The definition cert assembles the reusable CanonicalCert structure for the J-cost band by supplying five pre-proven identities. Domain certs across the master chain cite it to inherit the phi-band properties without re-deriving them. It is a direct structure constructor that delegates each clause to a sibling theorem in the same module.

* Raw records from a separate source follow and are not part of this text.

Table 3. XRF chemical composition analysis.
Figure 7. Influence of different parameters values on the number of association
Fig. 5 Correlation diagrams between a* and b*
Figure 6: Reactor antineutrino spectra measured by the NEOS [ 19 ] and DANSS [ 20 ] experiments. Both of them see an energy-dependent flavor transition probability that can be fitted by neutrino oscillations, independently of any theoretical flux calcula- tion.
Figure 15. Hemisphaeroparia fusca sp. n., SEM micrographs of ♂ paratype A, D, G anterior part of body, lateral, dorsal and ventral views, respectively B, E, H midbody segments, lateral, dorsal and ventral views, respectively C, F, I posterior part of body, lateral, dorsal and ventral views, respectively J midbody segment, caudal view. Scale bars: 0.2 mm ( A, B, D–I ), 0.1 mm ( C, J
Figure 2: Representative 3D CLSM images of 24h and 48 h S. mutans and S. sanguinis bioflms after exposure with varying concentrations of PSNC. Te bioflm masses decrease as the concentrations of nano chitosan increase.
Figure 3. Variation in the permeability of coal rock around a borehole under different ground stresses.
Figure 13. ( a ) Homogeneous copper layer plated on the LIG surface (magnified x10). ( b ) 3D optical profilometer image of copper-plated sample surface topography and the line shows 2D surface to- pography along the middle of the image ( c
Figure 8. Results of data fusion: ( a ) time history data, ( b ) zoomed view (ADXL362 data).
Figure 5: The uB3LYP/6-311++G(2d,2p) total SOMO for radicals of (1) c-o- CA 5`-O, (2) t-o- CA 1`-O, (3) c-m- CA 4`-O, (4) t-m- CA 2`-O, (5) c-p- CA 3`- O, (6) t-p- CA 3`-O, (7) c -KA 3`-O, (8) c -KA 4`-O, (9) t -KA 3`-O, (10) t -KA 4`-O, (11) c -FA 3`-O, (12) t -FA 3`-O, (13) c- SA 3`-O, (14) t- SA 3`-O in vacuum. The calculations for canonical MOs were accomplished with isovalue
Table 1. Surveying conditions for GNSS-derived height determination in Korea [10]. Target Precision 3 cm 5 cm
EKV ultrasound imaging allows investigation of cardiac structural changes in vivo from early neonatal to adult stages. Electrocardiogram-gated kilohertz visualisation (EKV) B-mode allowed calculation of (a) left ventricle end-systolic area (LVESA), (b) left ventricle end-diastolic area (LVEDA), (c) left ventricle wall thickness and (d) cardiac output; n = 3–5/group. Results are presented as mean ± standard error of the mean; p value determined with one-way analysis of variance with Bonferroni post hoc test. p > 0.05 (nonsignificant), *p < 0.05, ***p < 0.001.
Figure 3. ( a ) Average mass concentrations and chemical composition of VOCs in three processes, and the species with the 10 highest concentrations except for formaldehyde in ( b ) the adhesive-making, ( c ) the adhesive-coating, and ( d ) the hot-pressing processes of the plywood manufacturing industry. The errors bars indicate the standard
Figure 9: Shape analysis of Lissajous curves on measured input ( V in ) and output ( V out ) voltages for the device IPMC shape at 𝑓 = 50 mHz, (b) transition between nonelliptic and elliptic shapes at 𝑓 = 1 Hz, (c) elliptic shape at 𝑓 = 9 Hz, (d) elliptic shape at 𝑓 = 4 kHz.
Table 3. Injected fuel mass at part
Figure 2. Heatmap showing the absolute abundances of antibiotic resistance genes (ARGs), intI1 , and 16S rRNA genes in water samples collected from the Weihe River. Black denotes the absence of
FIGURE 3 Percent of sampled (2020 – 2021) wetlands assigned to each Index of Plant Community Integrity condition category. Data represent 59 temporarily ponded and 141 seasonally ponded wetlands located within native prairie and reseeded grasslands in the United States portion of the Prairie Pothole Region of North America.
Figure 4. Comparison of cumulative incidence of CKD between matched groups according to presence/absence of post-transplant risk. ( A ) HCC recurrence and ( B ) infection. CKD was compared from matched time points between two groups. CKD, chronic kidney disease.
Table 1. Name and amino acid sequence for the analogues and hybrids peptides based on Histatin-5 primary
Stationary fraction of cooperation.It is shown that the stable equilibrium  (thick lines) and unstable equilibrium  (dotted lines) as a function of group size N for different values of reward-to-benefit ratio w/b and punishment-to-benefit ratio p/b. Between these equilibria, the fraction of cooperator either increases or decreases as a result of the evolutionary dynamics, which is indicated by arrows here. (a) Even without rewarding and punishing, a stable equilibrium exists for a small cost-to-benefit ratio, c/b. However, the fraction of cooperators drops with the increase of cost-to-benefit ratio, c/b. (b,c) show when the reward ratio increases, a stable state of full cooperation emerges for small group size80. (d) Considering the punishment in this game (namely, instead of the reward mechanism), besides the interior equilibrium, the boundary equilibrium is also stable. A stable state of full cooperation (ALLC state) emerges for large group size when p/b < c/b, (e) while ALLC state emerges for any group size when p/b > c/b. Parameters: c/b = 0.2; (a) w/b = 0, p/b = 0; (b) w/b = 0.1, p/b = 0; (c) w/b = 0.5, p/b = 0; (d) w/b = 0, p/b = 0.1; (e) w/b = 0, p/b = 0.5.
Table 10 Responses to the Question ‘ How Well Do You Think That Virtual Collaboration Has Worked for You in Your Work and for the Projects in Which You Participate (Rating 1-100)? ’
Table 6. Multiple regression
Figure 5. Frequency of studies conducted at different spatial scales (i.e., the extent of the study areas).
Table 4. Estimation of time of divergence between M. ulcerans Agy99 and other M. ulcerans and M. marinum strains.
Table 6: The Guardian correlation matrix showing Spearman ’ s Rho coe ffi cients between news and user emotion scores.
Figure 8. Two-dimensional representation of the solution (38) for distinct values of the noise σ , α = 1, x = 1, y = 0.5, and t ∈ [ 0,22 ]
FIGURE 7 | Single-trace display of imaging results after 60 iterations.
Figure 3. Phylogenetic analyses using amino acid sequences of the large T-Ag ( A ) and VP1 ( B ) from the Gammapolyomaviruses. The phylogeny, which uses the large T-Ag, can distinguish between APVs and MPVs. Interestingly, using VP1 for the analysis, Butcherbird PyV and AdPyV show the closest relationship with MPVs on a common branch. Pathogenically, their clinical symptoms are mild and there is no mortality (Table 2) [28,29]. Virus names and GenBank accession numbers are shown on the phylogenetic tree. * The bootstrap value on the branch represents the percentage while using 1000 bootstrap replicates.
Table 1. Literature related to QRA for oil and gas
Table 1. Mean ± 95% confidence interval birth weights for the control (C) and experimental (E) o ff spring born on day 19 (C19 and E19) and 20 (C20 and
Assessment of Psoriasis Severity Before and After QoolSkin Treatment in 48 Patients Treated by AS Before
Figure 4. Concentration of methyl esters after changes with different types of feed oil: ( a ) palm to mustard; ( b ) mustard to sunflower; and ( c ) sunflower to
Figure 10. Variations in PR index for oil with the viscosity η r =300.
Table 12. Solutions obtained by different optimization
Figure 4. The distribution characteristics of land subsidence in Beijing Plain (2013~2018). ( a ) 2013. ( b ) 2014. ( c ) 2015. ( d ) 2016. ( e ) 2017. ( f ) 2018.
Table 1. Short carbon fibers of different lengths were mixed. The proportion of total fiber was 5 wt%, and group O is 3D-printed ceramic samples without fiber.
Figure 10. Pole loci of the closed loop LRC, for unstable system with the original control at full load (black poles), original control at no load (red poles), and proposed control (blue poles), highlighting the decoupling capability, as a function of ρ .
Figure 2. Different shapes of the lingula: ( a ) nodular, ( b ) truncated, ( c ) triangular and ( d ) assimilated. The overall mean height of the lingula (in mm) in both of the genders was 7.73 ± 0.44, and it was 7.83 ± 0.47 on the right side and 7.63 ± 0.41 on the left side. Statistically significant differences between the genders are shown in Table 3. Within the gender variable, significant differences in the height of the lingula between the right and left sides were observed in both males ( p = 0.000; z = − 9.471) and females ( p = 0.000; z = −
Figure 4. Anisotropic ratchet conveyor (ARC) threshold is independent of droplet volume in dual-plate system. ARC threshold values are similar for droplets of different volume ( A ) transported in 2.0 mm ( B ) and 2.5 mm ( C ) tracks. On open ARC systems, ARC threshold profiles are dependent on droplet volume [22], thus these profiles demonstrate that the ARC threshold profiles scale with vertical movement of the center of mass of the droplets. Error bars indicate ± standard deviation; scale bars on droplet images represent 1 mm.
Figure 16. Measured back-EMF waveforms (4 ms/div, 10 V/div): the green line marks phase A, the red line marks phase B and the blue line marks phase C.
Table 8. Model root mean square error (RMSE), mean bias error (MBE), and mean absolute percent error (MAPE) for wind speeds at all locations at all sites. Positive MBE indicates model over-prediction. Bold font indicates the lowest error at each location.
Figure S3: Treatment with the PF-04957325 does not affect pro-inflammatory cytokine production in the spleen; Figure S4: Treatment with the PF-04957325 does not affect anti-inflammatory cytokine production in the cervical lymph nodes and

Claim. Let $J(x) = (x + x^{-1})/2 - 1$. The canonical certificate cert is the structure satisfying $J(1) = 0$, $J(x) = J(1/x)$ for all $x > 0$, $J(phi) > 0$, $0.11 < J(phi) < 0.13$, and $J(1/phi^2) > 0$, where $phi$ denotes the golden ratio.

background

The module CanonicalJBand supplies a reusable six-clause template for J-cost certificates. Each domain cert must prove matched-zero at 1, reciprocal symmetry, positivity off the match point, golden-step positivity, the numerical band (0.11, 0.13), and recovery positivity at $1/phi^2$. The structure CanonicalCert packages exactly these five fields (non-negativity is handled upstream). J itself is the cost function imported from CostAlgebra, where J_reciprocal encodes the algebraic double-entry symmetry $J(x) = J(x^{-1})$ for $x > 0$.

proof idea

The definition is a one-line structure constructor. It maps matched_zero to the sibling theorem J_one, reciprocal to J_reciprocal, phi_pos to J_phi_pos, phi_band to J_phi_band, and recovery_pos to J_inv_phi_sq_pos. No tactics or reductions occur beyond field assignment.

why it matters

cert supplies the single reusable instance of CanonicalCert that every downstream domain certificate imports to satisfy the master-chain template. It closes the phi-side identities once, so B-tier openings and Plan v7 domain certs need only define their own ratio. The construction directly supports the J-uniqueness step (T5) and the self-similar fixed-point step (T6) in the forcing chain.